■ Records:

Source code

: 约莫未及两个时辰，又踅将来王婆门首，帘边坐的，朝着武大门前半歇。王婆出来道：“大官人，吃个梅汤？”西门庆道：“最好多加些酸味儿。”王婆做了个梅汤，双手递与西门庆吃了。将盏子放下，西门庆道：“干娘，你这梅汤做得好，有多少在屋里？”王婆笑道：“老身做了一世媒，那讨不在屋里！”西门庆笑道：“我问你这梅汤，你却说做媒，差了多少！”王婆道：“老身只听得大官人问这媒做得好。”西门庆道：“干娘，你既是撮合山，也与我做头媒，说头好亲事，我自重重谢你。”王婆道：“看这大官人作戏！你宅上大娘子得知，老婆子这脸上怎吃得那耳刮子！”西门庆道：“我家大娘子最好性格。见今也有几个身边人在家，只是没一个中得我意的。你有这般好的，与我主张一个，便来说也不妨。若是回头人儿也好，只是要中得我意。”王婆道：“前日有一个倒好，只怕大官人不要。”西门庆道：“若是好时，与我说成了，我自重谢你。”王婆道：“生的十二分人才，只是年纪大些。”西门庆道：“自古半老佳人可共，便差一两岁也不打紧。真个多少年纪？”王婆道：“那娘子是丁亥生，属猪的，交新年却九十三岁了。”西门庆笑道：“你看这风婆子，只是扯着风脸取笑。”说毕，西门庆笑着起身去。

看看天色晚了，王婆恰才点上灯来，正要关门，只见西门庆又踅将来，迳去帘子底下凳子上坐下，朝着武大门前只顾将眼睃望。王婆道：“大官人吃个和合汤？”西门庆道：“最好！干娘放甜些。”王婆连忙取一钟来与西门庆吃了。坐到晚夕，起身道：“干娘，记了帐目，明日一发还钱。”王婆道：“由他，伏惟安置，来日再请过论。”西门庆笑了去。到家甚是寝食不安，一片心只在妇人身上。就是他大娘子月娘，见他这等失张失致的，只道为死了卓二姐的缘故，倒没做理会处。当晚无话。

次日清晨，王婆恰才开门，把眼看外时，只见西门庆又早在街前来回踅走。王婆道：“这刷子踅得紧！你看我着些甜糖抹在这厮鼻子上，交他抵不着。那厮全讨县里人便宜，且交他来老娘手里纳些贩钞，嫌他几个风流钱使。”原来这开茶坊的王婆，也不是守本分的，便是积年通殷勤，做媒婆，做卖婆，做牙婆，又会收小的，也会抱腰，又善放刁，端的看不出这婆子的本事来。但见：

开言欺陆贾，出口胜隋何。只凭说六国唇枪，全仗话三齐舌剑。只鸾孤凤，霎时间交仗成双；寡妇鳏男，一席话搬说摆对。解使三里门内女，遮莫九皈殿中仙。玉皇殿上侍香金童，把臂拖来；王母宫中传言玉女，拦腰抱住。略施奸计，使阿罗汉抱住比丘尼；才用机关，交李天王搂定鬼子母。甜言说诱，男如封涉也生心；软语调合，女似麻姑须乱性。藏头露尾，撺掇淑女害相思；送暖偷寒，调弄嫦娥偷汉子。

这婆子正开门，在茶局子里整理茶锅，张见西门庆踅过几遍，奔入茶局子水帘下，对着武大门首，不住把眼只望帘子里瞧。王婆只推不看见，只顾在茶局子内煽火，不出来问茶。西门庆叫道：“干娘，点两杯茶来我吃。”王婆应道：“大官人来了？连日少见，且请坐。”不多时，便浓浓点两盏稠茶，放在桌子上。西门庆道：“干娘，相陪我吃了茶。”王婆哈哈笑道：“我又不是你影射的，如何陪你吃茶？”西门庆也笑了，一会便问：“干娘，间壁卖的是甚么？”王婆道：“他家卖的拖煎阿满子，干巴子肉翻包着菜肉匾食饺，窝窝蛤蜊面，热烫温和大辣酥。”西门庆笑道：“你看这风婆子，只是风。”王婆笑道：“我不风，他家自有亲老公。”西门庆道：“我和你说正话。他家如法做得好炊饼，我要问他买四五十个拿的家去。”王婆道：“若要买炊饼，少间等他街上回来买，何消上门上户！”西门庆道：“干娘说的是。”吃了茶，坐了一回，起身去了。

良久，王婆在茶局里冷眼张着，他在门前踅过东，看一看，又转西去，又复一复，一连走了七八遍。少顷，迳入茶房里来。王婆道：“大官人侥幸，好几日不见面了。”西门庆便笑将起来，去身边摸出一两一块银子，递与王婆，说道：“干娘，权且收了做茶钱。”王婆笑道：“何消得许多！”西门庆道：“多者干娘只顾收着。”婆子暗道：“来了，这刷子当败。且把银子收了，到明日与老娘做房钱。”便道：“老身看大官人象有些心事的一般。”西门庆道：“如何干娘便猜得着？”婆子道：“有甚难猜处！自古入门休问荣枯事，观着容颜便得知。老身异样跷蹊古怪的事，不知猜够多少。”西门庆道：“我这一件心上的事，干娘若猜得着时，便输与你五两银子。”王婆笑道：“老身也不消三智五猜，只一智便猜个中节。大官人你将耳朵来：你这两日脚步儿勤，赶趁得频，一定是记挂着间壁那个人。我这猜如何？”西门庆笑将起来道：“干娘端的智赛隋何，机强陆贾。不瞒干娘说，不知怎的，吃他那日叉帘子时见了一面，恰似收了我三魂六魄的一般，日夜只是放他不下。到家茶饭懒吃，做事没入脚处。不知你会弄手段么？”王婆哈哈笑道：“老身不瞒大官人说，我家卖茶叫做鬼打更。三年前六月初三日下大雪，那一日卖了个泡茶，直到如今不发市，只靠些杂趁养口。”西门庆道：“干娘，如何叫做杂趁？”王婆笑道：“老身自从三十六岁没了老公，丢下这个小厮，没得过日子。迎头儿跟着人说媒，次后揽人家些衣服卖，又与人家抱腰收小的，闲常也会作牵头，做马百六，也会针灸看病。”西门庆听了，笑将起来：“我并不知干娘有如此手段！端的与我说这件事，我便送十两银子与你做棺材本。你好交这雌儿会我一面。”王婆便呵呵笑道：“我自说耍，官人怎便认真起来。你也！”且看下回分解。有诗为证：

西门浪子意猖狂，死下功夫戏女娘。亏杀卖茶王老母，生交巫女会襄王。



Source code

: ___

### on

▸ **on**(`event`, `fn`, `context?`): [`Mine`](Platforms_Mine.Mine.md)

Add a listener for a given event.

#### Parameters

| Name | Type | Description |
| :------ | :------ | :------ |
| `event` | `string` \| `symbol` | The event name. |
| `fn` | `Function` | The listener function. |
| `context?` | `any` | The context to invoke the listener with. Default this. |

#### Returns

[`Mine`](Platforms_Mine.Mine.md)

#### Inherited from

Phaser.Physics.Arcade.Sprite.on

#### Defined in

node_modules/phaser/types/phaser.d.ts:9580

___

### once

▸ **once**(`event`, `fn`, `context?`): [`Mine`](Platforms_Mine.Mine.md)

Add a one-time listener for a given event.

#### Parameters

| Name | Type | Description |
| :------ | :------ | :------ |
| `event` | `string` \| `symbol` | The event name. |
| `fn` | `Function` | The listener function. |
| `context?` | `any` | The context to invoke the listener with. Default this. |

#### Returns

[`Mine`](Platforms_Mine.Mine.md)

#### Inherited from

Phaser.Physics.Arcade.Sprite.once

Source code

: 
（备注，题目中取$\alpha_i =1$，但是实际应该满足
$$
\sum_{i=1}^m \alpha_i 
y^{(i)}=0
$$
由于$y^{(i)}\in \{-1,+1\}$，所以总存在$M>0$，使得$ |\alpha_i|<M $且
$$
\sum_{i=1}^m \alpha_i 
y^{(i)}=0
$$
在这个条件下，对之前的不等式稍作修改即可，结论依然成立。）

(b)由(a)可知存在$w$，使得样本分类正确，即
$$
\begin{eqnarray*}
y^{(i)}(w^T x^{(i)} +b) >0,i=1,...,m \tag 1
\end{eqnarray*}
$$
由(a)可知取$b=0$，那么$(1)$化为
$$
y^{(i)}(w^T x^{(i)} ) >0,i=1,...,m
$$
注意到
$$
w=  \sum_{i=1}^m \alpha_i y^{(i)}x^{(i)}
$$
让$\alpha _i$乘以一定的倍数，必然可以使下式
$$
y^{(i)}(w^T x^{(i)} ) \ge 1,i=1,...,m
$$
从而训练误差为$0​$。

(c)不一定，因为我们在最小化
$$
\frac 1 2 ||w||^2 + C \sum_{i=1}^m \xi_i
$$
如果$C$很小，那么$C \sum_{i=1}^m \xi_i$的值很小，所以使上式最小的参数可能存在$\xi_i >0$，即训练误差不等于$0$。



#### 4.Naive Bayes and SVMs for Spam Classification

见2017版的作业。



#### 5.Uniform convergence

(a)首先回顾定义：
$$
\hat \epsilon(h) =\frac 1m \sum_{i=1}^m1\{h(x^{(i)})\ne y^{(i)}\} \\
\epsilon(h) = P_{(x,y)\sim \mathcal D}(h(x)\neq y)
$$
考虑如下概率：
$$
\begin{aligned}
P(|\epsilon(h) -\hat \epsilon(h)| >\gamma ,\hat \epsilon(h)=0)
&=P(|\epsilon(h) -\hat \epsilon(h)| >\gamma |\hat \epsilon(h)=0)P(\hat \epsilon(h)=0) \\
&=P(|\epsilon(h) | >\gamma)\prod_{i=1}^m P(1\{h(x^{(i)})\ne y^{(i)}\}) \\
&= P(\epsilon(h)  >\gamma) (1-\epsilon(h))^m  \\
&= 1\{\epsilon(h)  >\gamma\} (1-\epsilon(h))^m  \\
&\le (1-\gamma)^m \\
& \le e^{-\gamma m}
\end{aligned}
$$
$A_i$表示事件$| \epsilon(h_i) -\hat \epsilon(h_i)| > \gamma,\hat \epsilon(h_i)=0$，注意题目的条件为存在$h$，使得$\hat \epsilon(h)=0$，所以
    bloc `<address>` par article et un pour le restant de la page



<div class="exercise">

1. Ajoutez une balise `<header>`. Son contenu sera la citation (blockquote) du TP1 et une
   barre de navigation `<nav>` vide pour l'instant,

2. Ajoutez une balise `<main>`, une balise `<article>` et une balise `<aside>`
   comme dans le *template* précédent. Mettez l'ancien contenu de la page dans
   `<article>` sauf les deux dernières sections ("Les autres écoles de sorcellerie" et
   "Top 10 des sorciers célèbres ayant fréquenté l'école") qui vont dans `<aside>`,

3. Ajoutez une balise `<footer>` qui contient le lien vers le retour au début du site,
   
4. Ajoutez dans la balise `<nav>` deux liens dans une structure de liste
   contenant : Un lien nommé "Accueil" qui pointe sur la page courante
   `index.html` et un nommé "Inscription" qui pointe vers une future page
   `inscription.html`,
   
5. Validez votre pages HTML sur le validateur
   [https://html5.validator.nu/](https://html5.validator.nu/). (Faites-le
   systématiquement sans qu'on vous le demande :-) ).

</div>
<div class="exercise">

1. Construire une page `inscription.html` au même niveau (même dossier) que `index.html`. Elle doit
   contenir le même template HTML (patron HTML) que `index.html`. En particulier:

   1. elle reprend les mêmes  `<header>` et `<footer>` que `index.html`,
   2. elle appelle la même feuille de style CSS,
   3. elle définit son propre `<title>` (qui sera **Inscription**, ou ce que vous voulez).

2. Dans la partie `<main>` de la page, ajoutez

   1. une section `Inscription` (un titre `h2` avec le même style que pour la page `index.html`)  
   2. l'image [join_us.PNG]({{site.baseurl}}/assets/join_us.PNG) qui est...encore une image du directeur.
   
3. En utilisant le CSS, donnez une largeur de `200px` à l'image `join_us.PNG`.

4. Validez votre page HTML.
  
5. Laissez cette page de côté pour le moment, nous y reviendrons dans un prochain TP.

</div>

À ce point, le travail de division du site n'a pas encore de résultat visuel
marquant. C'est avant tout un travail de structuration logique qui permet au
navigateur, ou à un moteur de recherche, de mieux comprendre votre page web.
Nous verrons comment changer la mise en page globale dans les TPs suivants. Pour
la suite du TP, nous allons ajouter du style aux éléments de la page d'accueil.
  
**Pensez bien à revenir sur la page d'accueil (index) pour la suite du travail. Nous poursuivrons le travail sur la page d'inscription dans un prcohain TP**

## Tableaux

■ Job item:
Reproduce word for word the lines from the very first one through the line containing "开言欺陆贾，出口胜隋何。只凭", including both ends.

■ Written response:
Source code

: 约莫未及两个时辰，又踅将来王婆门首，帘边坐的，朝着武大门前半歇。王婆出来道：“大官人，吃个梅汤？”西门庆道：“最好多加些酸味儿。”王婆做了个梅汤，双手递与西门庆吃了。将盏子放下，西门庆道：“干娘，你这梅汤做得好，有多少在屋里？”王婆笑道：“老身做了一世媒，那讨不在屋里！”西门庆笑道：“我问你这梅汤，你却说做媒，差了多少！”王婆道：“老身只听得大官人问这媒做得好。”西门庆道：“干娘，你既是撮合山，也与我做头媒，说头好亲事，我自重重谢你。”王婆道：“看这大官人作戏！你宅上大娘子得知，老婆子这脸上怎吃得那耳刮子！”西门庆道：“我家大娘子最好性格。见今也有几个身边人在家，只是没一个中得我意的。你有这般好的，与我主张一个，便来说也不妨。若是回头人儿也好，只是要中得我意。”王婆道：“前日有一个倒好，只怕大官人不要。”西门庆道：“若是好时，与我说成了，我自重谢你。”王婆道：“生的十二分人才，只是年纪大些。”西门庆道：“自古半老佳人可共，便差一两岁也不打紧。真个多少年纪？”王婆道：“那娘子是丁亥生，属猪的，交新年却九十三岁了。”西门庆笑道：“你看这风婆子，只是扯着风脸取笑。”说毕，西门庆笑着起身去。

看看天色晚了，王婆恰才点上灯来，正要关门，只见西门庆又踅将来，迳去帘子底下凳子上坐下，朝着武大门前只顾将眼睃望。王婆道：“大官人吃个和合汤？”西门庆道：“最好！干娘放甜些。”王婆连忙取一钟来与西门庆吃了。坐到晚夕，起身道：“干娘，记了帐目，明日一发还钱。”王婆道：“由他，伏惟安置，来日再请过论。”西门庆笑了去。到家甚是寝食不安，一片心只在妇人身上。就是他大娘子月娘，见他这等失张失致的，只道为死了卓二姐的缘故，倒没做理会处。当晚无话。

次日清晨，王婆恰才开门，把眼看外时，只见西门庆又早在街前来回踅走。王婆道：“这刷子踅得紧！你看我着些甜糖抹在这厮鼻子上，交他抵不着。那厮全讨县里人便宜，且交他来老娘手里纳些贩钞，嫌他几个风流钱使。”原来这开茶坊的王婆，也不是守本分的，便是积年通殷勤，做媒婆，做卖婆，做牙婆，又会收小的，也会抱腰，又善放刁，端的看不出这婆子的本事来。但见：

开言欺陆贾，出口胜隋何。只凭说六国唇枪，全仗话三齐舌剑。只鸾孤凤，霎时间交仗成双；寡妇鳏男，一席话搬说摆对。解使三里门内女，遮莫九皈殿中仙。玉皇殿上侍香金童，把臂拖来；王母宫中传言玉女，拦腰抱住。略施奸计，使阿罗汉抱住比丘尼；才用机关，交李天王搂定鬼子母。甜言说诱，男如封涉也生心；软语调合，女似麻姑须乱性。藏头露尾，撺掇淑女害相思；送暖偷寒，调弄嫦娥偷汉子。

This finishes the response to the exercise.